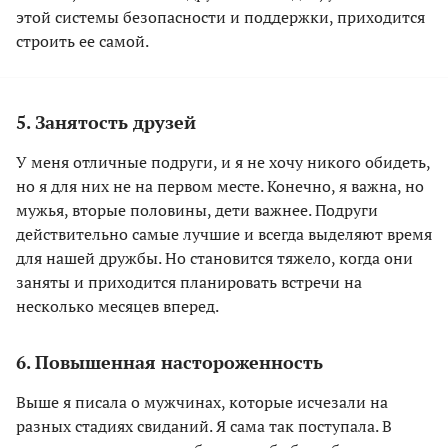
этой системы безопасности и поддержки, приходится
строить ее самой.
5. Занятость друзей
У меня отличные подруги, и я не хочу никого обидеть,
но я для них не на первом месте. Конечно, я важна, но
мужья, вторые половины, дети важнее. Подруги
действительно самые лучшие и всегда выделяют время
для нашей дружбы. Но становится тяжело, когда они
заняты и приходится планировать встречи на
несколько месяцев вперед.
6. Повышенная настороженность
Выше я писала о мужчинах, которые исчезали на
разных стадиях свиданий. Я сама так поступала. В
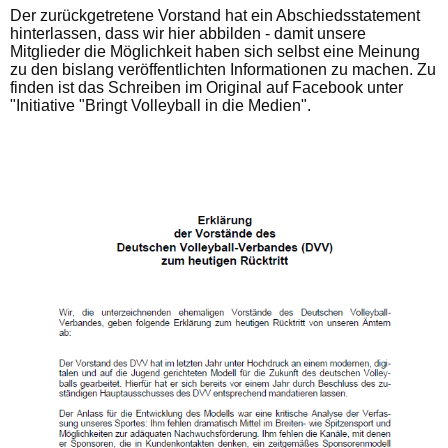
Der zurückgetretene Vorstand hat ein Abschiedsstatement
hinterlassen, dass wir hier abbilden - damit unsere
Mitglieder die Möglichkeit haben sich selbst eine Meinung
zu den bislang veröffentlichten Informationen zu machen. Zu
finden ist das Schreiben im Original auf Facebook unter
"Initiative "Bringt Volleyball in die Medien".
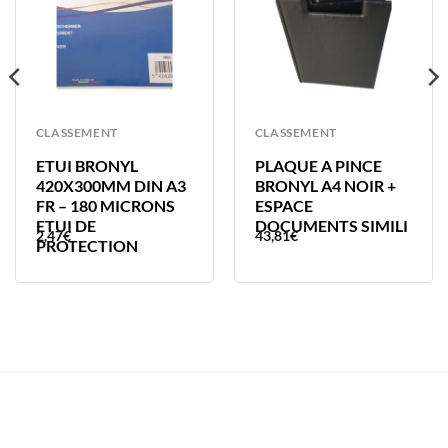
CLASSEMENT
CLASSEMENT
ETUI BRONYL
PLAQUE A PINCE
420X300MM DIN A3
BRONYL A4 NOIR +
FR – 180 MICRONS
ESPACE
ETUI DE
DOCUMENTS SIMILI
2,47
€
43,81
€
PROTECTION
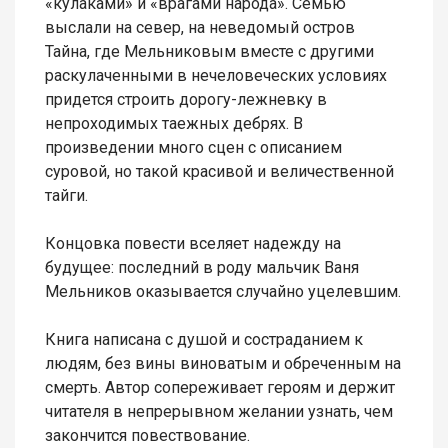
«кулаками» и «врагами народа». Семью
выслали на север, на неведомый остров
Тайна, где Мельниковым вместе с другими
раскулаченными в нечеловеческих условиях
придется строить дорогу-лежневку в
непроходимых таежных дебрях. В
произведении много сцен с описанием
суровой, но такой красивой и величественной
тайги.
Концовка повести вселяет надежду на
будущее: последний в роду мальчик Ваня
Мельников оказывается случайно уцелевшим.
Книга написана с душой и состраданием к
людям, без вины виноватым и обреченным на
смерть. Автор сопереживает героям и держит
читателя в непрерывном желании узнать, чем
закончится повествование.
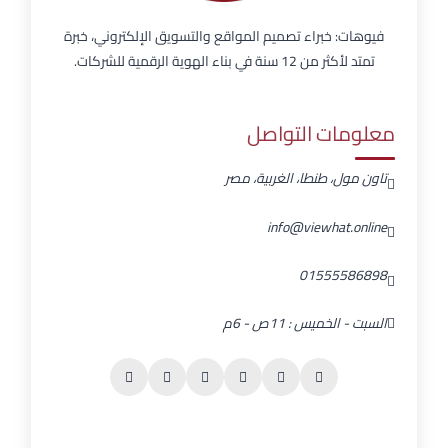
فيوهات: خبراء تصميم المواقع والتسويق الإلكتروني، خبرة
تمتد لأكثر من 12 سنة في بناء الهوية الرقمية للشركات.
معلومات التواصل
تاون مول، طنطا، الغربية، مصر
info@viewhat.online
01555586898
السبت - الخميس : 11ص - 6م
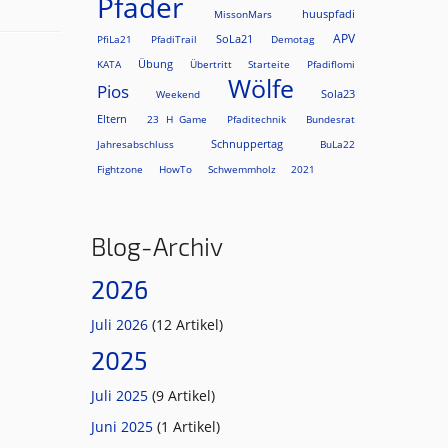
Pfader
huuspfadi
MissonMars
APV
SoLa21
PfiLa21
PfadiTrail
Demotag
Übung
KATA
Übertritt
Starteite
Pfadiflomi
Wölfe
Pios
Sola23
Weekend
Eltern
23 H Game
Pfaditechnik
Bundesrat
Schnuppertag
Jahresabschluss
BuLa22
Fightzone
HowTo
Schwemmholz
2021
Blog-Archiv
2026
Juli 2026
(12 Artikel)
2025
Juli 2025
(9 Artikel)
Juni 2025
(1 Artikel)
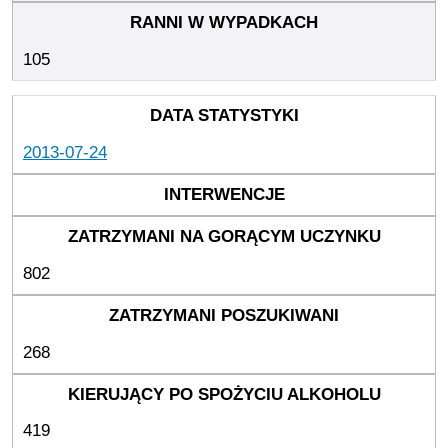
105
2013-07-24
802
268
419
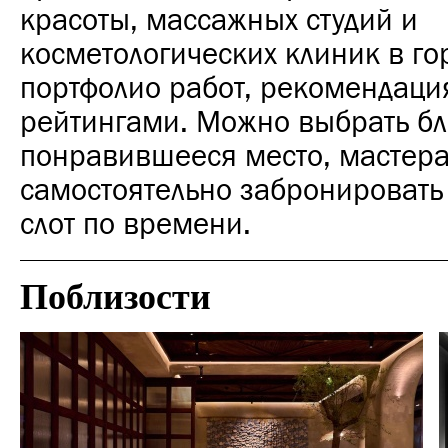
красоты, массажных студий и
косметологических клиник в го
портфолио работ, рекомендаци
рейтингами. Можно выбрать б
понравившееся место, мастера 
самостоятельно забронировать
слот по времени.
Поблизости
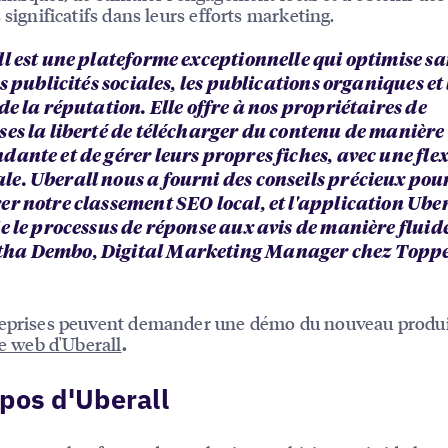
 significatifs dans leurs efforts marketing.
ll est une plateforme exceptionnelle qui optimise s
es publicités sociales, les publications organiques et
de la réputation. Elle offre à nos propriétaires de
ses la liberté de télécharger du contenu de manière
ante et de gérer leurs propres fiches, avec une flex
e. Uberall nous a fourni des conseils précieux pou
er notre classement SEO local, et l'application Ube
e le processus de réponse aux avis de manière fluide.
ha Dembo, Digital Marketing Manager chez Topp
eprises peuvent demander une démo du nouveau produit
te web d'Uberall
.
pos d'Uberall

■ ■ ■ ■ ■

Task to complete: Can you find every line in the entries above that contains the word "leurs" and copy each one out, treating uppercase and lowercase as different?

Problem solution:
 significatifs dans leurs efforts marketing.
ante et de gérer leurs propres fiches, avec une flex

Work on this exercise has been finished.